↓↓↓

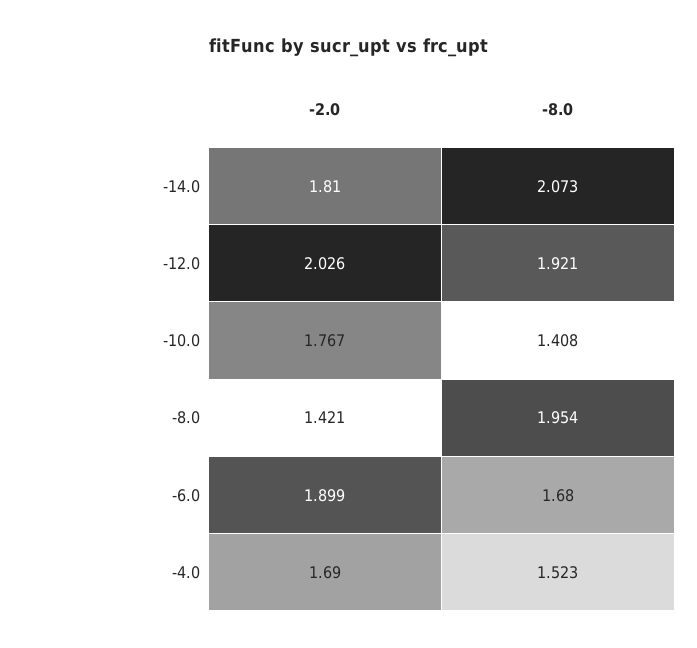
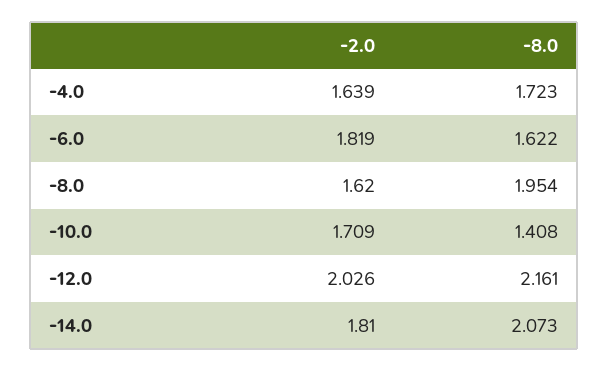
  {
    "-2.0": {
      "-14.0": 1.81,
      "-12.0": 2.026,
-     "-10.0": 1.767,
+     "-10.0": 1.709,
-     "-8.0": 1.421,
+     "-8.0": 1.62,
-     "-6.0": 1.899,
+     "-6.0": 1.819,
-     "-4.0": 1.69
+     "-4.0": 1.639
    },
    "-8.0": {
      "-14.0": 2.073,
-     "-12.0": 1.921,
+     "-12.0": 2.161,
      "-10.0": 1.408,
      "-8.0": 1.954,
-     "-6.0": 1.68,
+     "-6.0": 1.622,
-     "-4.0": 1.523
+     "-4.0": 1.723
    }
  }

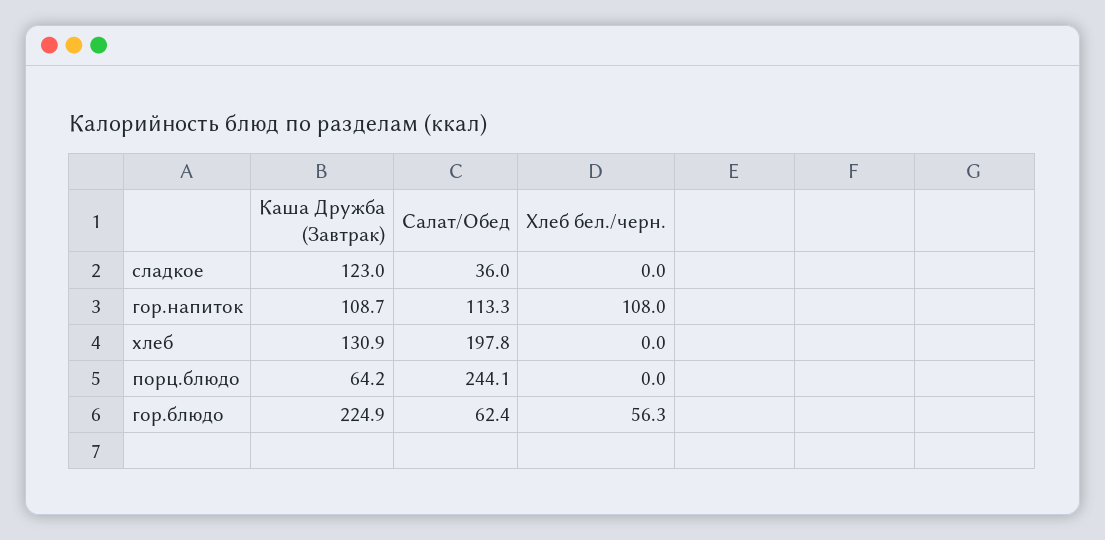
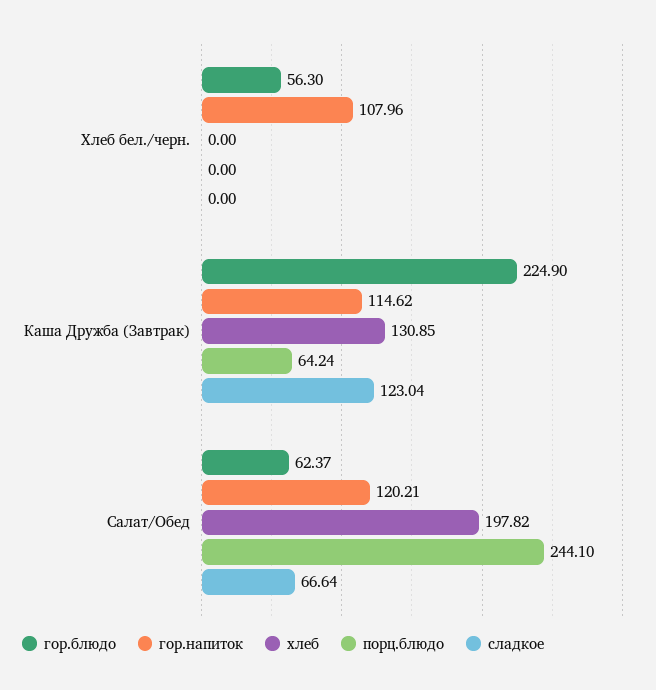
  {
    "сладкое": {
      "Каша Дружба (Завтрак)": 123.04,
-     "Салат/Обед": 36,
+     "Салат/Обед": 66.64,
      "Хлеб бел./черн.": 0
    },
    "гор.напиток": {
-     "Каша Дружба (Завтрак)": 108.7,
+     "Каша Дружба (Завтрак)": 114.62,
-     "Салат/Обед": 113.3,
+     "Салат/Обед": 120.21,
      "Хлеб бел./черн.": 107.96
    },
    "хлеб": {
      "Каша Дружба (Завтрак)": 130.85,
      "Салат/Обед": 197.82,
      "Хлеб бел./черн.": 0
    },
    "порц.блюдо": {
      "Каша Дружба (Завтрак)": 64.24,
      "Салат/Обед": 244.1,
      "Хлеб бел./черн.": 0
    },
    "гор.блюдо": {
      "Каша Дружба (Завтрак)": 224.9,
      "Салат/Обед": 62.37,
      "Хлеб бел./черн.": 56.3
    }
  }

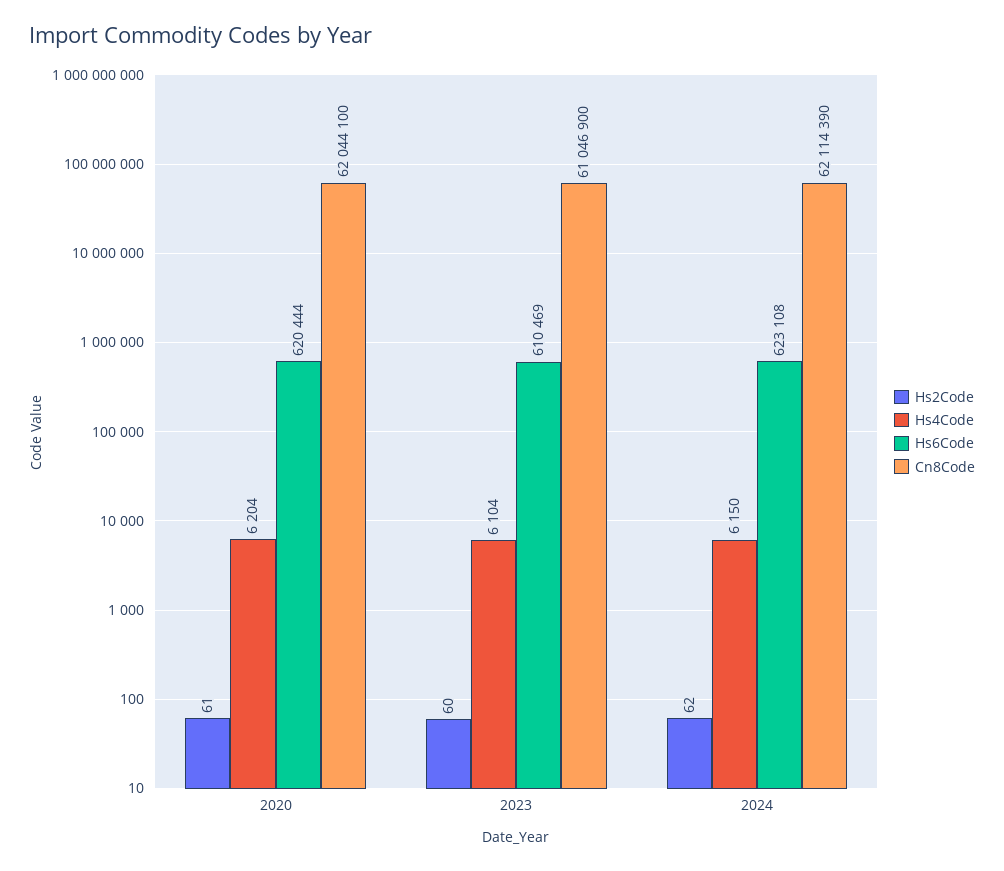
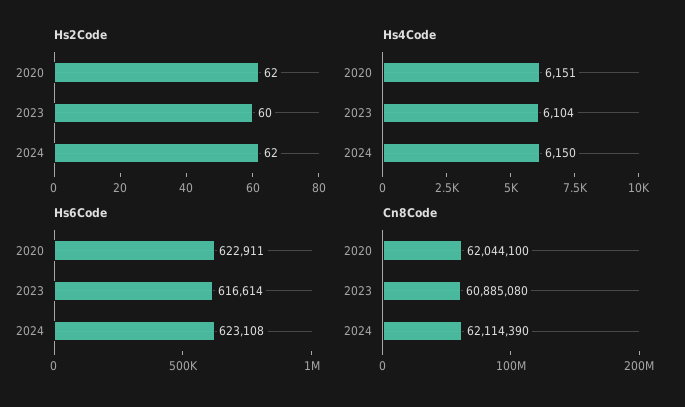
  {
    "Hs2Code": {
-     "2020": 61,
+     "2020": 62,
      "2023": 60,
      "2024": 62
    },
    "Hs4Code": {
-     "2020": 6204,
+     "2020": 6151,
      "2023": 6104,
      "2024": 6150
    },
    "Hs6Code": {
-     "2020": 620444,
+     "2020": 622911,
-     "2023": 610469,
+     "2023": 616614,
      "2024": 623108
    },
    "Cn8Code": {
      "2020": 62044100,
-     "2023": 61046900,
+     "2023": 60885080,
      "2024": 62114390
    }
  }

↑↑↑
↓↓↓

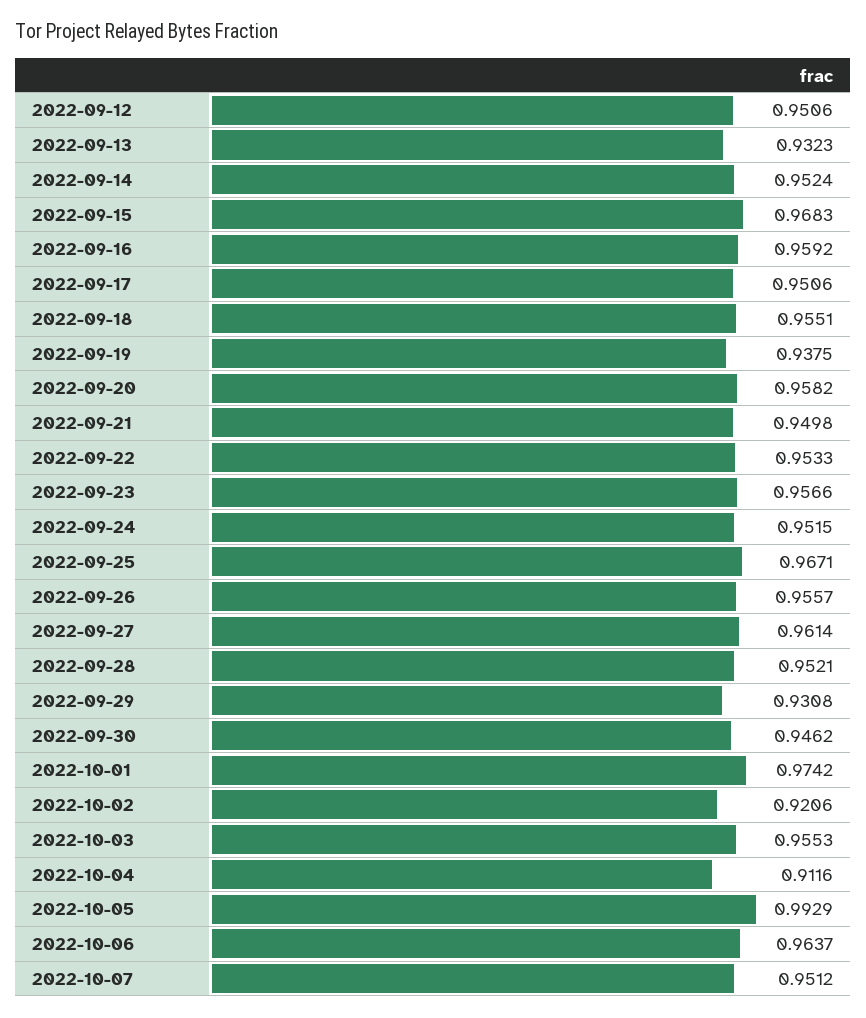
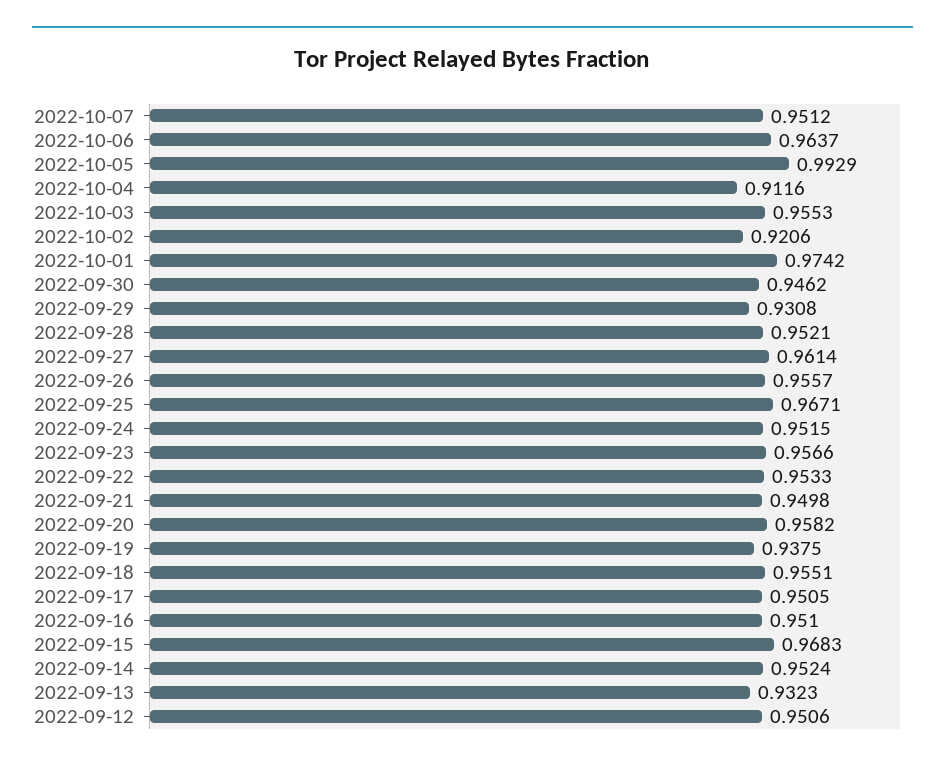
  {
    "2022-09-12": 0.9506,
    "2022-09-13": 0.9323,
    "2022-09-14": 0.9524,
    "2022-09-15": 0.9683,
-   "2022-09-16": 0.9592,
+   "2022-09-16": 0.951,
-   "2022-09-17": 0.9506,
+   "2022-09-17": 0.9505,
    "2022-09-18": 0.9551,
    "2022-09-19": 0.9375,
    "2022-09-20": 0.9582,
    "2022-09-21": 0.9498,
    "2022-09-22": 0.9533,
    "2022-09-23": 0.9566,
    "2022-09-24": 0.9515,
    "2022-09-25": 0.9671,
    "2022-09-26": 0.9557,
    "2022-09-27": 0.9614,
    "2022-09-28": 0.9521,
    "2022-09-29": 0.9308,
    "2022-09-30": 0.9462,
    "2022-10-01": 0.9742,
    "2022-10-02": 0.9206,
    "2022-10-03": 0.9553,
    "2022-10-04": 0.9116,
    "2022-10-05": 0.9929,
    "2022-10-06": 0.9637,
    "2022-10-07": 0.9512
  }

↑↑↑
↓↓↓

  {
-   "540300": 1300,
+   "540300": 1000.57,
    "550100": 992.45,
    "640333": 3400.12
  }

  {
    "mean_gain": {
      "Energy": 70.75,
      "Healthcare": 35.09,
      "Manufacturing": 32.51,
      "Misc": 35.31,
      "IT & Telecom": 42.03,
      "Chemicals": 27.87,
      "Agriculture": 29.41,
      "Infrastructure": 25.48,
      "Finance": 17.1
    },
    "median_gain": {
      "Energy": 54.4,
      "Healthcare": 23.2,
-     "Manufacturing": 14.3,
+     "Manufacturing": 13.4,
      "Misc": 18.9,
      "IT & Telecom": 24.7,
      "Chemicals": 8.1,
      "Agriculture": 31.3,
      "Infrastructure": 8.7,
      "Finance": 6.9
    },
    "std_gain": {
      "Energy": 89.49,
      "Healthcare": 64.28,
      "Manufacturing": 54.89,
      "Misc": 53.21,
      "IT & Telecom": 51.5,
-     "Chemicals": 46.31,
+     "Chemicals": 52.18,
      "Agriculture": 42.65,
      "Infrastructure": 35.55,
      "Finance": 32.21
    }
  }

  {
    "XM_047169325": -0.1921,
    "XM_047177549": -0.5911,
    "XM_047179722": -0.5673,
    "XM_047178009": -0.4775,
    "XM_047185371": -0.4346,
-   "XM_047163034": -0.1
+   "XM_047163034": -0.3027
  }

↑↑↑

▶ [WHAT IS NEEDED]: The lines you need are those holding the word "Infrastructure"; copy each of them from the material above.

▶ [ANSWER TO THIS PROBLEM]:
      "Infrastructure": 25.48,
      "Infrastructure": 8.7,
      "Infrastructure": 35.55,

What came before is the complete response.